### Questions
1. Name every person the piece on Alexander Hamilton mentions.
2. Pick up the piece on Alexander Hamilton's economic legacy at its final sentence and keep writing in the same voice.
### Text segment
I just finished Ron Chernow's biography of Alexander Hamilton. It was an excellent book, and I would certainly recommend reading it if you are either interested in the early history of the United States or if you have little knowledge of said early history. Hamilton's life has made me reflect on two issues regarding the early history of the United States and its effect on us today.
On the economy, Hamilton was an unquestioned visionary. While Adam Smith and many economists of the day said that America should focus on agriculture given its large tracts of land, Hamilton saw a different destiny. America, he thought, would be a place where commerce would enrich the country, where industry would flourish, and where the opportunities created by both would attract immigrants from Europe to build the population and settle the continent.
He didn't just predict it, though; he crafted policy and institutions that made it possible. The Bank of the United States was his idea, and he outlined the world's first infant industry strategy to encourage what he, with his 18th century vocabulary, called "manufactures." Perhaps most importantly he bound the country together in a single financial and economic system through his assumption of state debts by the federal government, and through his overall promotion of a stronger federal branch of government.
While reading the book, I couldn't help but wonder where we would be without Hamilton. Was our eventual development inevitable? Were our natural advantages so great that we were destined to develop industry so quickly? Certainly, we would not have so quickly become an industrial nation, and that time lost would have changed the country's history.
But I think a more concrete point worth noting is that, well, Alexander Hamilton was one of those finance ministers who definitely wouldn't have gotten a loan from the IMF. I know that there is much theory to back up the proposition that countries develop best when allowed to exploit their comparative advantage, but I think the fact that virtually every industrialized country, from the United States all the way to Korea and Japan, became what it was today in part because of an infant industry strategy.
######
### Supplied records
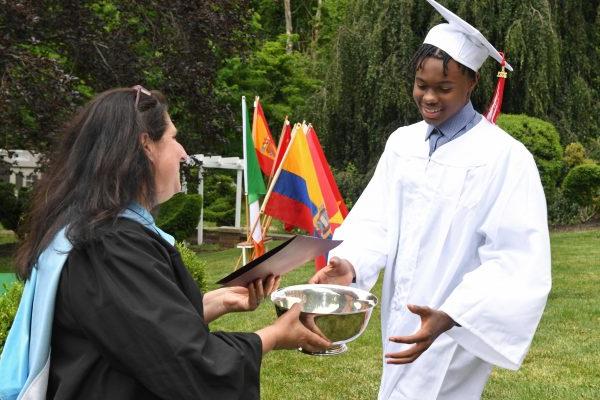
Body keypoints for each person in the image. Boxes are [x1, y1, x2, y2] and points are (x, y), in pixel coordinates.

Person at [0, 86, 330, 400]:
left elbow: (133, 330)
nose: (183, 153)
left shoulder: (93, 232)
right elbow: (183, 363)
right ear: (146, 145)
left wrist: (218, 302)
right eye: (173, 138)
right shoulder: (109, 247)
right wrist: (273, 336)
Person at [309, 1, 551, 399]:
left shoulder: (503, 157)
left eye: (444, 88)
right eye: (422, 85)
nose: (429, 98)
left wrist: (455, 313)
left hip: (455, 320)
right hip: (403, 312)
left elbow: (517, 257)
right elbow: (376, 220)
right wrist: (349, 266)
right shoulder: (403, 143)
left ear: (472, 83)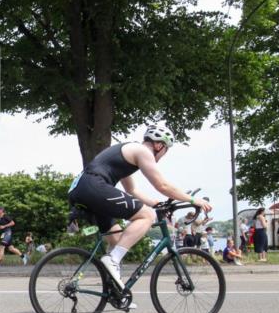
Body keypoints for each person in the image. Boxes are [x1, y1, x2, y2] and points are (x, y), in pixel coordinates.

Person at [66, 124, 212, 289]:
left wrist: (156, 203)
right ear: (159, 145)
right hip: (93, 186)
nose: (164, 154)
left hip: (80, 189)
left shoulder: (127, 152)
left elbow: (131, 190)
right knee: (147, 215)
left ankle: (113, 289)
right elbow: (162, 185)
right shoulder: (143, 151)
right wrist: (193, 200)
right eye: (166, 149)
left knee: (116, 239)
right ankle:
######
### Your written answers
1. Ron Chernow, Alexander Hamilton, Adam Smith

2.
I know the world is vastly different than it was when Hamilton was forming his plans, but even today one of the more successful developing countries, China, is using a modified version of the Hamiltonian strategy to succeed rather than the IMF model. Given this information, is it really wise to pursue such a high handed approach toward developing countries when it comes to opening up their markets? Shouldn't we allow that, at least some of the time, the free trade and free capital market strategy just doesn't work for some countries? (For an excellent discussion of this, I suggest Globalization and Its Discontents by Joseph Stiglitz.)
As much of a visionary as Hamilton was on the economy, the book convinced me, despite the pro-Hamilton leaning of the author (no criticism on Chernow, once you get to know a subject so intimately, it is hard to not feel sympathy for them), that it was a good thing that he never became president and that his faction eventually lost to the Jefferson's in 1800.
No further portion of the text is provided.